"What do you need? You are always mysterious."

Monsalvat went on reading. Torres remained with him for a few moments and then withdrew without a word.

The doctor had been observing his friend for over a month, with constantly growing curiosity. Monsalvat's intelligence seemed to have grown sharper and deeper. He was still weak in body but his mind was keener than ever. He reasoned with irrefutable logic, and divined his opponent's arguments at a word. Torres attributed this mental fitness to mental exercise. His patient talked with no one but his host, did not go out, read very little; but all day long he was occupied in thinking and remembering, trying to interpret his past life, trying to understand the significance of the life he was then experiencing. He spent hours analyzing the persons he knew, and with extraordinary penetration. Torres was more than once overcome with amazement when Monsalvat guessed his thoughts.

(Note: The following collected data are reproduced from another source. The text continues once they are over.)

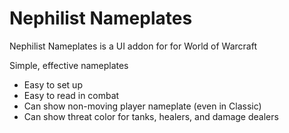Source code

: # Nephilist Nameplates

Nephilist Nameplates is a UI addon for for World of Warcraft

Simple, effective nameplates
* Easy to set up
* Easy to read in combat
* Can show non-moving player nameplate (even in Classic)
* Can show threat color for tanks, healers, and damage dealers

"Why should you be startled?" Monsalvat asked him on a certain occasion. "What has happened is simply this. I am living from within now. Up to six months ago I lived from without, superficially; and the life I lived seemed to be the life of other people rather than my own. It was an objective, a false, a lying kind of life. Just like your own and that of nearly everyone. A materialistic kind of life, never transcending the commonplace, devoid of mystery, and of genuinely spiritual anxiety. But now my eyes are open and I begin to understand. I have analyzed myself, I have looked within; and I have discovered a great many things there that I knew nothing of. I know now what there is in me, and what parts of it are worth something, and what I must give to others. And I even begin to suspect why I am alive!"

"I knew before that...."

Torres stopped abruptly, not caring to end his sentence. He pretended to have forgotten what he wanted to say.

"Why don't you go on? Have you really forgotten what was on the tip of your tongue? Well, I know what it was. You were going to say that all that happened this past year, and the love I found, would lead me straight to ... mysticism!"

"What? No, no, not that, exactly."

But that was exactly what he had been thinking. Monsalvat knew how abhorrent to a man as orderly and normal, as submissive to society's dicta, as Torres, the word "mysticism" must be. The doctor had come to admit society's responsibility for much of the unhappiness in the world; but he had no sympathy for those heroic acts necessary to drive out injustice. He admired Monsalvat but at the same time considered his passion for redeeming others a form of insanity. According to Torres a normal man should accept things as they are. The rebel, he who at sight of the suffering of life's victims, breaks out into indignant accusations or takes up some useless but heroic work, was, in his estimation, a madman.